Create exclusion
This topic covers both the rule exclusion and script exclusion creation process.
|
If the create exclusion button was used for the selected rule(s), for example on Detection rules page or Detections, some data specific to rule(s) are prefilled. |
To create a new exclusion, click Exclusion > New exclusion.
In the Basics section, type basic information about the exclusion, such as an Exclusion name and Note (optional) for a more in-depth description.
Criteria
Click Continue to configure the exclusion settings. Exclude processes is divided into three parts:
•Current process—Criteria created for the currently selected process.
•Parent process—Criteria created for the parent process of actual selection.
•Any ancestor process—Criteria created for any ancestor process.
You can use pre-defined criteria:
•Process name is one of—Type the names of the process that you want to apply the exclusion.
•Process path starts with—The path to the specified process (C:\Windows or %SYSTEM% can be used).
•Cmd. line contains—Type in the process parameters if you want to exclude them by parameters.
•Signer is one of—Type the names of the signer for exclusion.
•Signature type is—Choose comparison operators, is, is not, greater than or equal, less or equal and then the type of Signer can be Trusted, Valid, None, Invalid, Unknown. It is a mandatory field when Signer is selected.
•SHA-1 is one of—Type the SHAs of the processes you want to exclude if known.
•User is one of—Type in the names of all users you want to apply the exclusion.
Optionally, use Advanced editor to further modify the criteria by changing the Rule syntax.
Rules
Select rules that you want to exclude. Click Add filter, and select Rule name and type string to search.
Auto-resolving—When selected, all detections (already detected in the past) fulfilling the exclusion criteria will be marked as resolved. They will not appear in the default view in detections views.
Targets
Click Assign to select computers or groups where you want this exclusion to apply and click OK.
Summary
Review the summary of configured settings in the Exclusion preview. Verify all the settings for this exclusion and click Create exclusion.
After creating the exclusion, you are redirected to the Exclusions sub-tab from the More tab.
Create an exclusion for a specified script
In the Basics section, type basic information about the exclusion, such as an Exclusion name and Note (optional) for a more in-depth description.
Criteria
You can use pre-defined criteria:
•Process name is one of—Type the names of the process that you want to apply the exclusion.
•Cmd. line contains—Type in the process parameters if you want to exclude them by parameters.
•User is one of—Type in the names of all users you want to apply the exclusion.
Optionally, use Advanced editor to further modify the criteria by changing the Rule syntax.
Targets
Click Assign to select computers or groups where you want this exclusion to apply and click OK.
Summary
Review the summary of configured settings in the Exclusion preview.

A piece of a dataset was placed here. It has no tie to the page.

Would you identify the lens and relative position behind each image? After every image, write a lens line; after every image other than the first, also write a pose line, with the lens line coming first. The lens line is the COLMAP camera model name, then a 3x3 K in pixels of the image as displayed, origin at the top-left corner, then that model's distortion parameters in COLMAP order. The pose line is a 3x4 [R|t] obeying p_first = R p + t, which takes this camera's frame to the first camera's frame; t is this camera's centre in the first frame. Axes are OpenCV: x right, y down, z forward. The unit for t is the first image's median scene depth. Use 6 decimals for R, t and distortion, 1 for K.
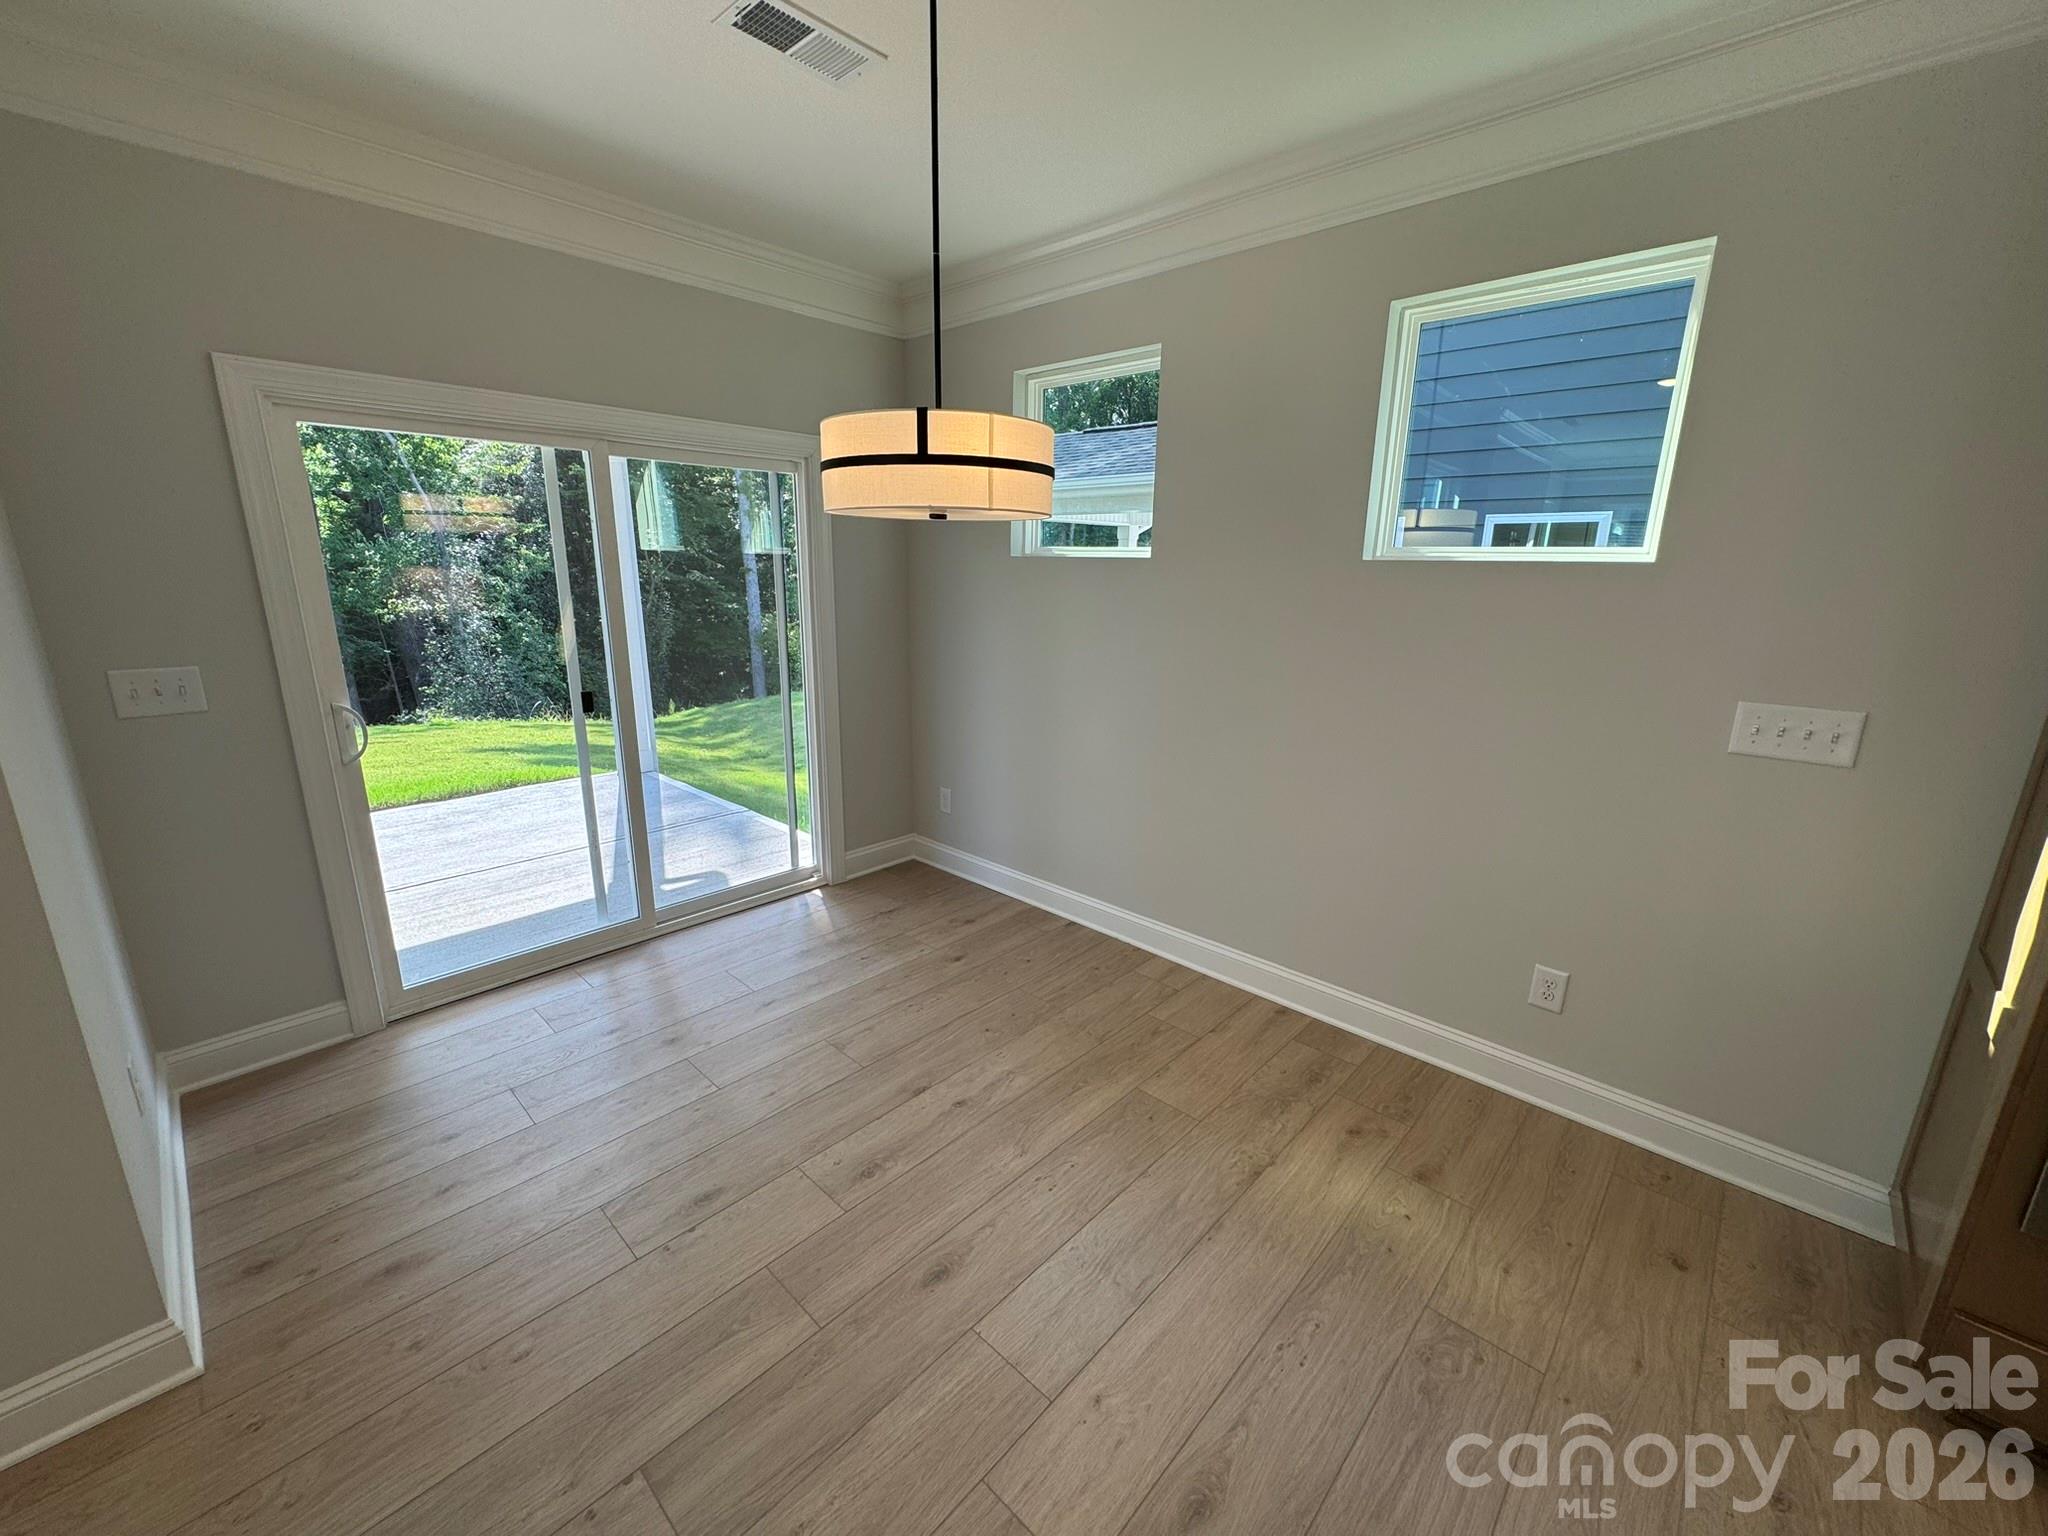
lens RADIAL K [[815.0, 0, 1025.3], [0, 815.0, 764.9], [0, 0, 1]] dist [-0.003565, -0.000072]
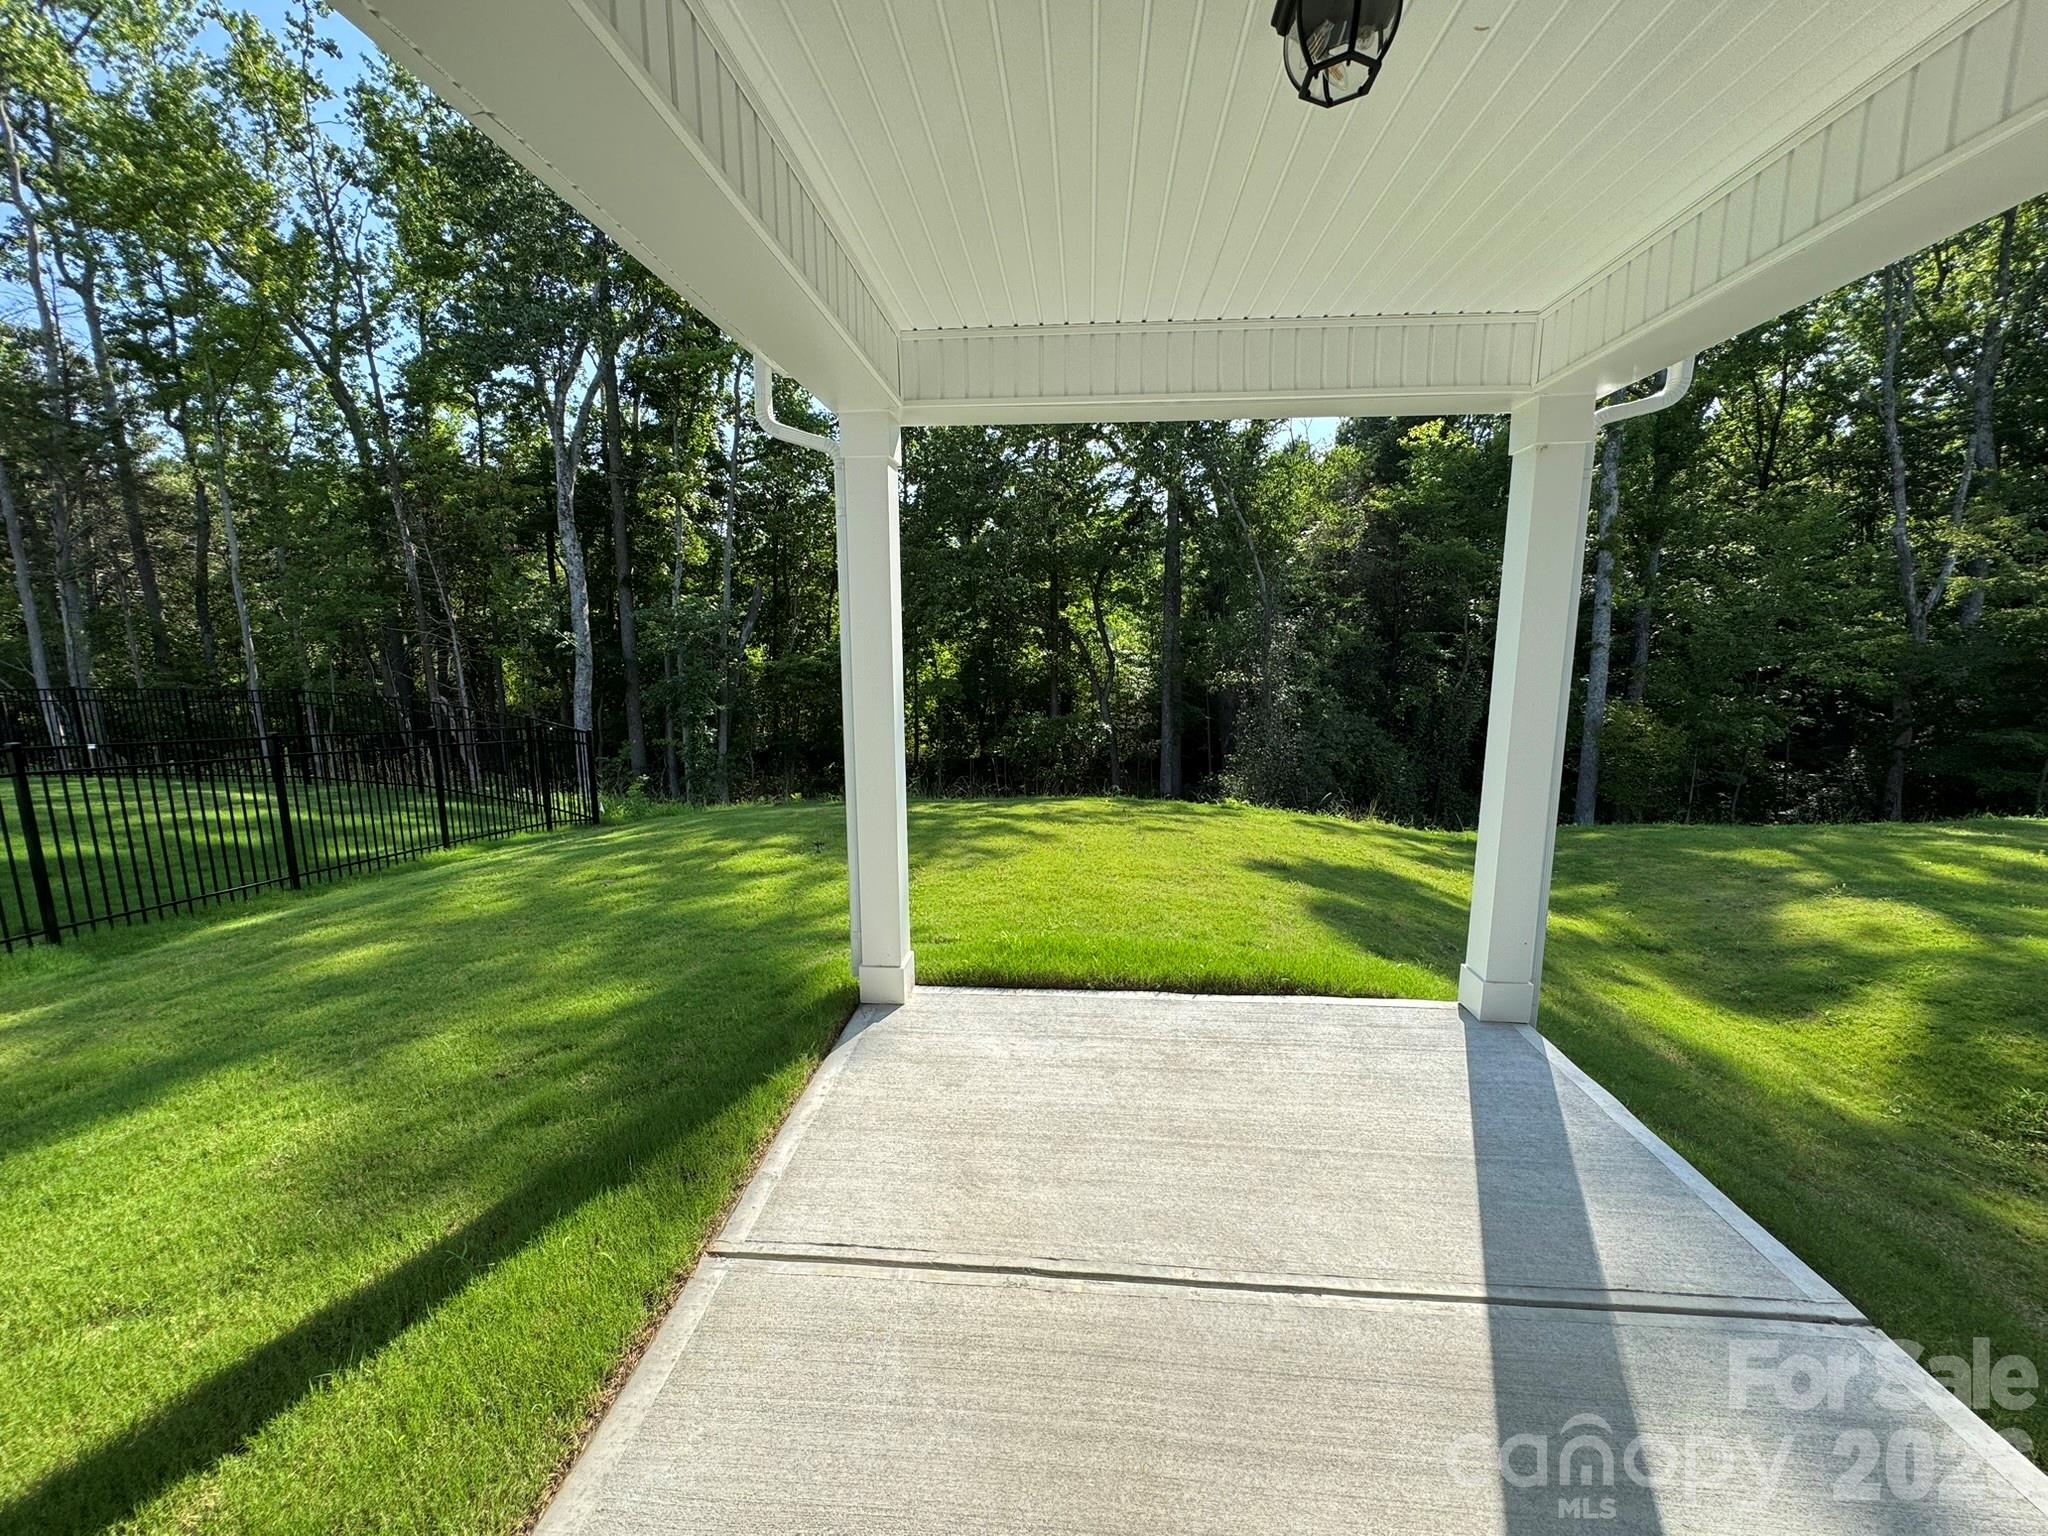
lens RADIAL K [[815.0, 0, 1025.3], [0, 815.0, 764.9], [0, 0, 1]] dist [-0.003565, -0.000072]
pose [[0.627319, 0.112953, -0.770527, -0.091182], [-0.179891, 0.983684, -0.002257, -0.032945], [0.757700, 0.140026, 0.637403, 0.131132]]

Verify all the settings for this exclusion and click Create exclusion.
Create event storage filter
In the Basics section, type basic information about the exclusion, such as an Exclusion name and Note (optional) for a more in-depth description.
Criteria
You can use pre-defined criteria:
•Process name is one of—Type the names of the process that you want to apply the exclusion.
•Process path starts with—The path to the specified process (C:\Windows or %SYSTEM% can be used).
•Cmd. line contains—Type in the process parameters if you want to exclude them by parameters.
•Signer is one of—Type the names of the signer for exclusion.
•Signature type is—Choose comparison operators, is, is not, greater than or equal, less or equal and then the type of Signer can be Trusted, Valid, None, Invalid, Unknown. It is a mandatory field when Signer is selected.
•SHA-1 is one of—Type the SHAs of the processes you want to exclude if known.
•User is one of—Type in the names of all users you want to apply the exclusion.
Optionally, use Advanced editor to further modify the criteria by changing the Rule syntax.
Targets
Click Assign to select computers or groups where you want this exclusion to apply and click OK.
Summary
Review the summary of configured settings in the Exclusion preview. Verify all the settings for this exclusion and click Create exclusion.
Event types
•File system events
•TCP events
•Registry events
•HTTP events
•DNS events
After creating the exclusion, you are redirected to the Event filters sub-tab from the More tab.